Skip to content

Question about histogram

4 messages · Longe, Jonathan P Daily, Greg Snow +1 more

#
Dear list,

I'm new to R, please bear with my silly questions.  I'm trying to get an 
understanding of why the results I get from a call to hist() are not as 
I thought I would get.  When I use the parameter freq=FALSE, I think the 
plot will contain bars that none of them is larger than 1, because 
they're probabilities.  But for my code, the bars exceeded 1.

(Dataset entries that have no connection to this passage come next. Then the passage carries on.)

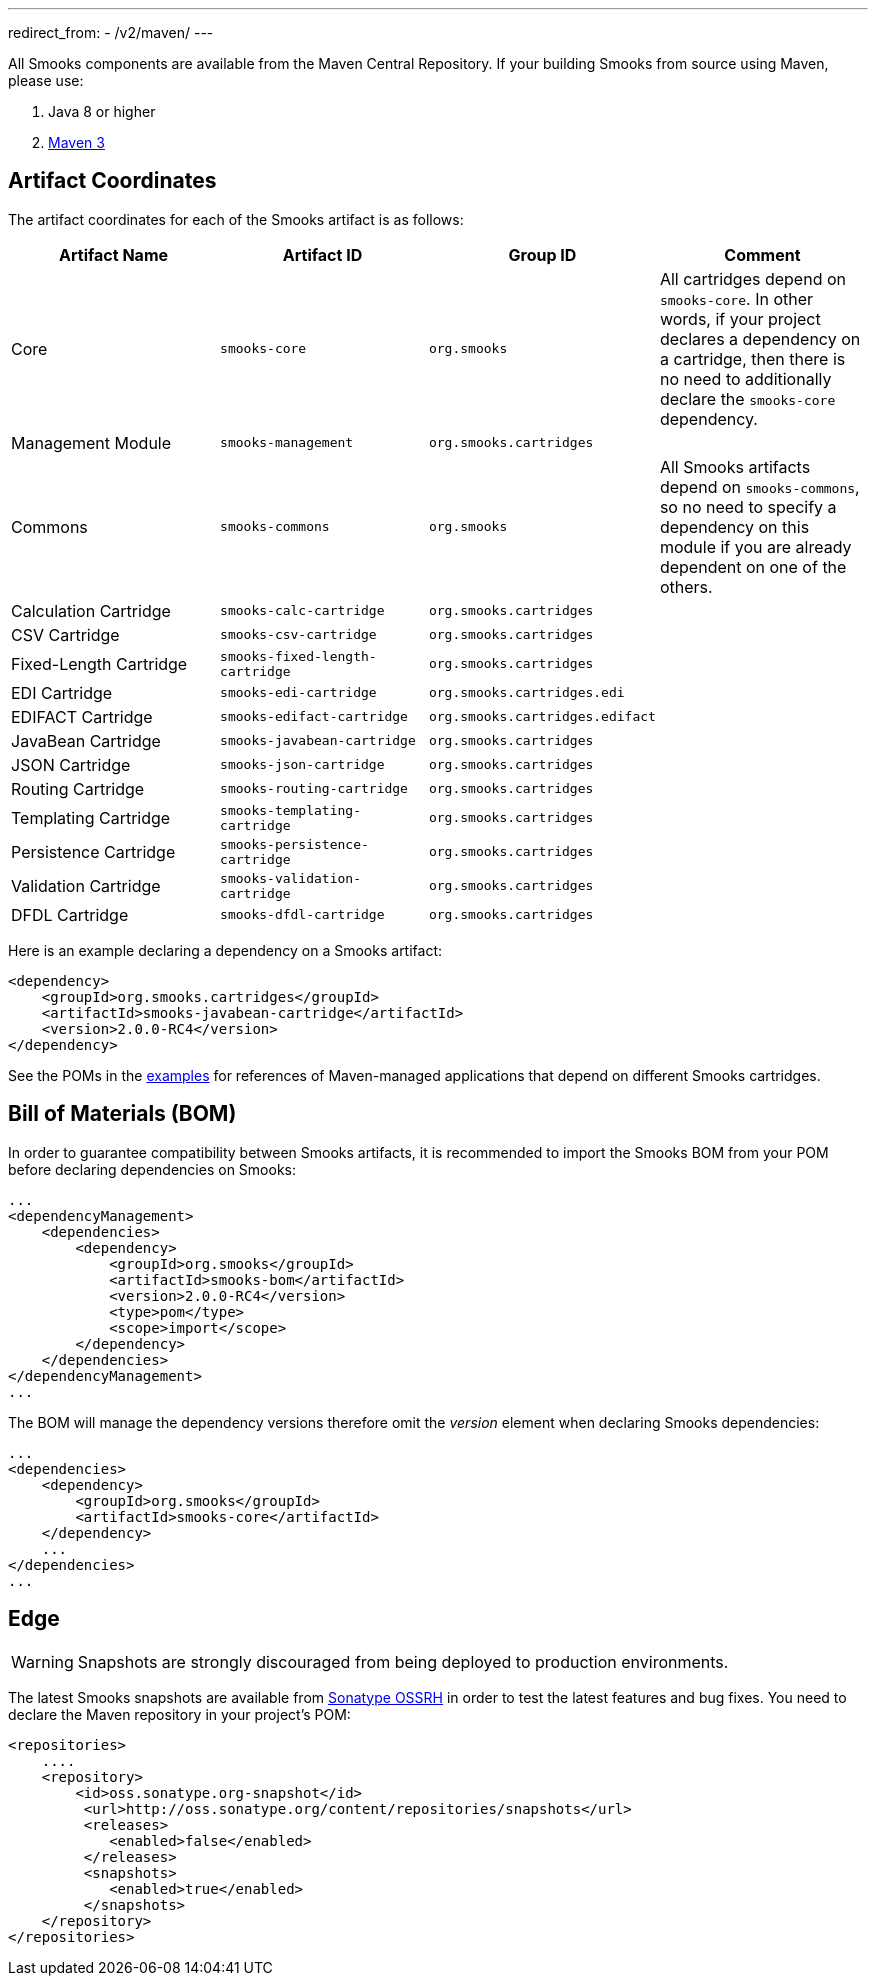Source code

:---
redirect_from:
  - /v2/maven/
---

:page-liquid:

+++
<span data-page-nav="{{ '/maven' | prepend: site.baseurl }}"></span>
+++

All Smooks components are available from the Maven Central Repository. If your building Smooks from source using Maven, please use:

. Java 8 or higher
. https://maven.apache.org/download.cgi[Maven 3]

== Artifact Coordinates

The artifact coordinates for each of the Smooks artifact is as follows:

[cols="1,1,1,1"]
|===
| Artifact Name | Artifact ID | Group ID | Comment

| Core | `smooks-core` | `org.smooks` | All cartridges depend on `smooks-core`. In other words, if your project declares a dependency on a cartridge, then there is no need to additionally declare the `smooks-core` dependency.
| Management Module | `smooks-management` | `org.smooks.cartridges` |
| Commons | `smooks-commons` | `org.smooks` | All Smooks artifacts depend on `smooks-commons`, so no need to specify a dependency on this module if you are already dependent on one of the others.
| Calculation Cartridge | `smooks-calc-cartridge` | `org.smooks.cartridges` |
| CSV Cartridge | `smooks-csv-cartridge` | `org.smooks.cartridges` |
| Fixed-Length Cartridge | `smooks-fixed-length-cartridge` | `org.smooks.cartridges` |
| EDI Cartridge | `smooks-edi-cartridge` | `org.smooks.cartridges.edi` |
| EDIFACT Cartridge | `smooks-edifact-cartridge` | `org.smooks.cartridges.edifact` |
| JavaBean Cartridge | `smooks-javabean-cartridge` | `org.smooks.cartridges` |
| JSON Cartridge | `smooks-json-cartridge` | `org.smooks.cartridges` |
| Routing Cartridge | `smooks-routing-cartridge` | `org.smooks.cartridges` |
| Templating Cartridge | `smooks-templating-cartridge` | `org.smooks.cartridges` |
| Persistence Cartridge | `smooks-persistence-cartridge` | `org.smooks.cartridges` |
| Validation Cartridge | `smooks-validation-cartridge` | `org.smooks.cartridges` |
| DFDL Cartridge | `smooks-dfdl-cartridge` | `org.smooks.cartridges` |
|===

Here is an example declaring a dependency on a Smooks artifact:

[source,xml]
----
<dependency>
    <groupId>org.smooks.cartridges</groupId>
    <artifactId>smooks-javabean-cartridge</artifactId>
    <version>2.0.0-RC4</version>
</dependency>
----

See the POMs in the https://github.com/smooks/smooks-examples[examples] for references of Maven-managed applications that depend on different Smooks cartridges.

== Bill of Materials (BOM)

In order to guarantee compatibility between Smooks artifacts, it is recommended to import the Smooks BOM from your POM before declaring dependencies on Smooks:

[source,xml]
----
...
<dependencyManagement>
    <dependencies>
        <dependency>
            <groupId>org.smooks</groupId>
            <artifactId>smooks-bom</artifactId>
            <version>2.0.0-RC4</version>
            <type>pom</type>
            <scope>import</scope>
        </dependency>
    </dependencies>
</dependencyManagement>
...
----

The BOM will manage the dependency versions therefore omit the _version_ element when declaring Smooks dependencies:

[source,xml]
----
...
<dependencies>
    <dependency>
        <groupId>org.smooks</groupId>
        <artifactId>smooks-core</artifactId>
    </dependency>
    ...
</dependencies>
...
----

== Edge

WARNING: Snapshots are strongly discouraged from being deployed to production environments.

The latest Smooks snapshots are available from https://oss.sonatype.org/content/repositories/snapshots[Sonatype OSSRH] in order to test the latest features and bug fixes. You need to declare the Maven repository in your project's POM:

[source,xml]
----
<repositories>
    ....
    <repository>
        <id>oss.sonatype.org-snapshot</id>
         <url>http://oss.sonatype.org/content/repositories/snapshots</url>
         <releases>
            <enabled>false</enabled>
         </releases>
         <snapshots>
            <enabled>true</enabled>
         </snapshots>
    </repository>
</repositories>
----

The actual data seems immaterial.  I tried with dummy data:

 > hist(runif(1000), freq=FALSE)

and the histogram includes bars well over 1 in height.  The man page 
says that freq=FALSE produces densities, so that the total area is 1.  
Clearly if all the values are between 0 and 1, as is the case here, some 
of the bars stand out above 1, for the area to be 1.  I thought that it 
is the sum of the bar heights that would be 1, so that the bars reflect 
probabilities for each interval, rather than densities.  So, the answer 
to my question would be "because it's densities, not probabilities", but 
then the question is, why densities and not probabilities?

Regards,
L.
#
Because a histogram is descriptive and makes no assumptions about what it 
describes? Attaching a probability to the bars assumes that some random 
draw is being made. Suppose my data is a count of computers running a 
particular OS. What would be the value in reporting this as a probability 
that a randomly chosen computer is running Ubuntu? Density is more 
universal, IMO.
--------------------------------------
Jonathan P. Daily
Technician - USGS Leetown Science Center
11649 Leetown Road
Kearneysville WV, 25430
(304) 724-4480
"Is the room still a room when its empty? Does the room,
 the thing itself have purpose? Or do we, what's the word... imbue it."
     - Jubal Early, Firefly

r-help-bounces at r-project.org wrote on 01/13/2011 01:37:01 PM:
http://www.R-project.org/posting-guide.html
#
Densities allow you to then plot a reference distribution, or the result of a call to density, or other density based lines on top of your histogram and everything is appropriately scaled and is fairly easy.